A criação de uma moeda comum para ser utilizada entre países do Brics — grupo de onze países, incluindo o Brasil — afetaria significativamente a economia americana. O avanço, contudo, depende do acerto de contas entre duas grandes nações emergentes.
É o que avalia Frank-Jürgen Richter, ex-diretor do Fórum Econômico Mundial.
“Acredito que isso [a criação de uma moeda comum] não vai acontecer da noite para o dia. Primeiro, China e Índia precisam superar suas diferenças como as duas principais potências nessa discussão monetária. Mas se isso acontecer, em quatro ou cinco anos, será um grande choque para a economia americana”, declarou o empresário alemão em entrevista concedida à CNN Brasil na última semana.
Apesar das movimentações recentes, a relação conturbada entre os dois países, membros originários do Brics, varia entre disputas fronteiriças, mesmo com a dependência econômica.
Richter assumiu a liderança do Fórum Econômico Mundial em 2001, após quase uma década na Ásia, onde dirigiu as operações de multinacionais europeias no continente.
Na última semana, o empresário alemão visitou o Brasil para sediar o décimo encontro global do Horasis, organização internacional independente que fundou em 2005, após deixar o FEM.
A conferência, que reuniu pesquisadores e empresários internacionais, teve sua maior operação este ano, com quase 500 participantes, sendo sediado em um campus da USP (Universidade de São Paulo), na capital paulista.
“Essa é, na verdade, a maior preocupação do presidente Trump. O dólar americano é a principal moeda, a moeda de reserva mundial. Os principais contratos de petróleo e outras commodities são firmados em dólar”, acrescentou ele.
O movimento entorno da criação de uma moeda alternativa ao dólar vem sendo defendido pelo presidente Luiz Inácio Lula da Silva ao longo dos anos.

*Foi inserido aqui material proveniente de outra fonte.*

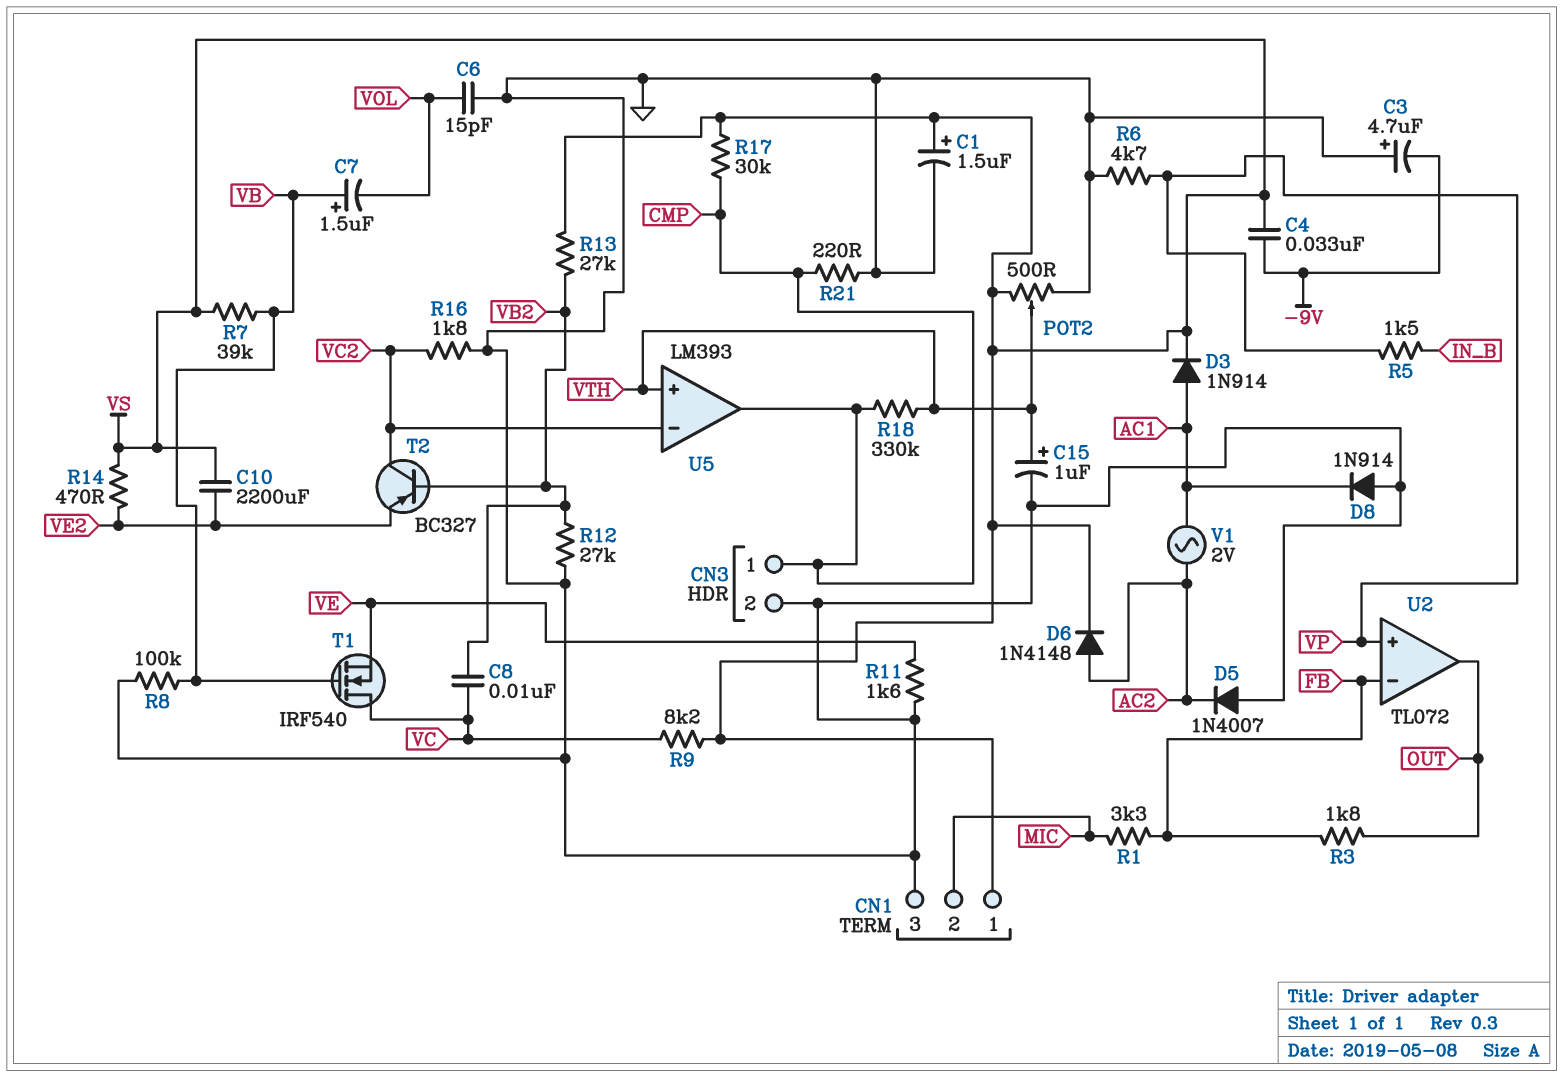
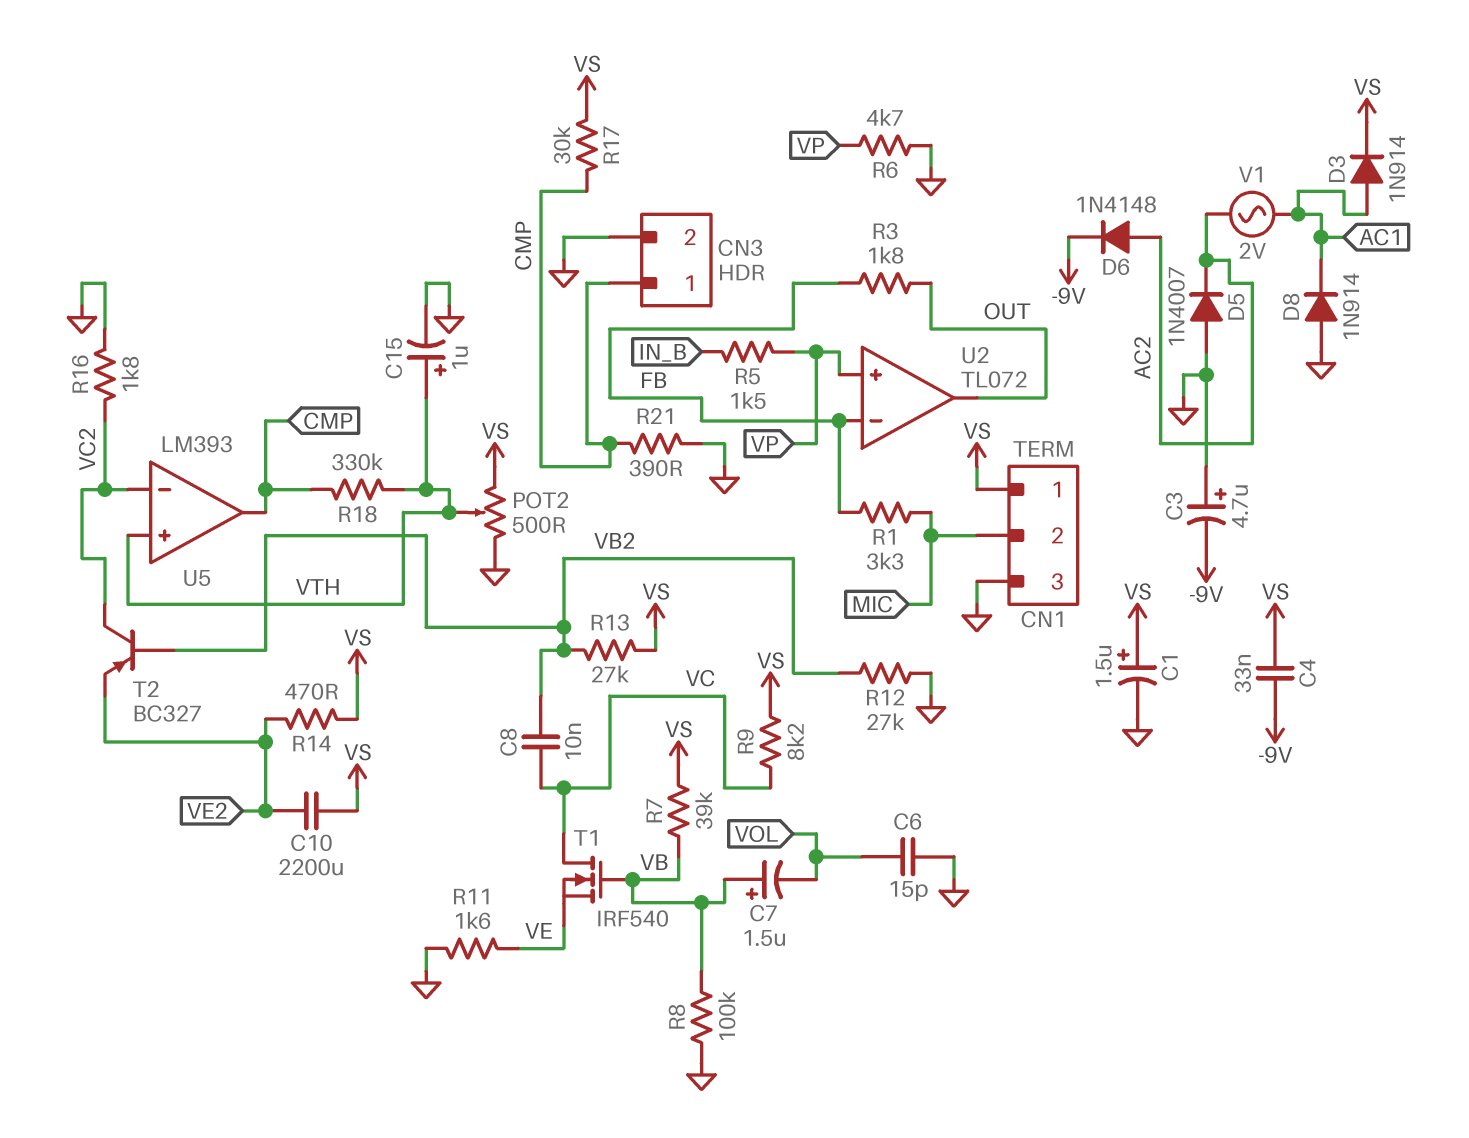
D6: diode 1N4148 (A AC2, K VS) -> diode 1N4148 (A AC2, K -9V)
R21: 220 (CMP, GND) -> 390 (CMP, GND)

O chefe do Executivo brasileiro tem questionado a soberania financeira do dólar em discursos e declarações públicas à imprensa.
Para o ex-diretor, o interesse por parte da Rússia, do Irã e do Brasil no tema pode estremecer no futuro a soberania dos EUA, já ameaçada constantemente pela chinesa.
Em janeiro deste ano, o republicano Donald Trump ameaçou taxar em até 100% países do Brics que busquem uma alternativa.
De acordo com o ex-FEM, a perda de importância do dólar pode estremecer a base financeira do país, que se sustenta pela emissão de títulos e empréstimos.
“A economia dos EUA é construída com base em empréstimos. É o país mais endividado do mundo, e é difícil até mesmo pagar os funcionários públicos”, continua.
A resistência interna em torno de uma moeda comum
Apesar das declarações do presidente Lula defendendo uma reformulação do sistema financeiro voltada a uma alternativa de transação comercial que não inclua o dólar, o tema tem encontrado resistência interna mesmo no Brasil.
Como membro do Conselho Empresarial do BRICS+ (CEBRICS), o presidente do IBREI (Instituto Brasileiro de Desenvolvimento de Relações Internacionais), Maurício Prazak, confirma que a proposta de uma moeda comum é debatida por anos, mas ainda assim é vista como um tabu, e tem dificilmente sido tratado de forma oficial.
“A prioridade hoje recai mais em temas como integração comercial, cooperação financeira em moeda local e fortalecimento do Novo Banco de Desenvolvimento (NDB) como instrumento de financiamento multilateral”, explica o empresário.
Prazak argumenta que a implementação da medida poderia resultar em uma série de problemas e desafios, como o compartilhamento de risco em caso de crises internas, a divergência de poder entre os membros do grupo e as disparidades cambiais e de risco entre os países.
Na outra ponta, a discussão em torno de um sistema digital de pagamento, o Brics Pay, conhecimento popularmente como o “Pix do Brics”.
“Como estamos na presidência do bloco, tivemos muito cuidado para não gerar desconforto entre as empresas brasileiras e nossos demais parceiros, como os Estados Unidos”, afirmou o advogado à CNN Brasil.
Neste momento, o Brics Pay tem sido liderado pelos russos, que criaram o “aplicativo” no ano passado.
“Cada país tem o seu formato desse tipo de pagamento facilitado. Eles fizeram testes e foram bem-sucedidos. No entanto, a discussão começou a avançar para um nível de mais integração entre os sistemas ou criação de uma alternativa ao SWIFT, ou até mesmo interoperabilidade entre moedas nacionais”.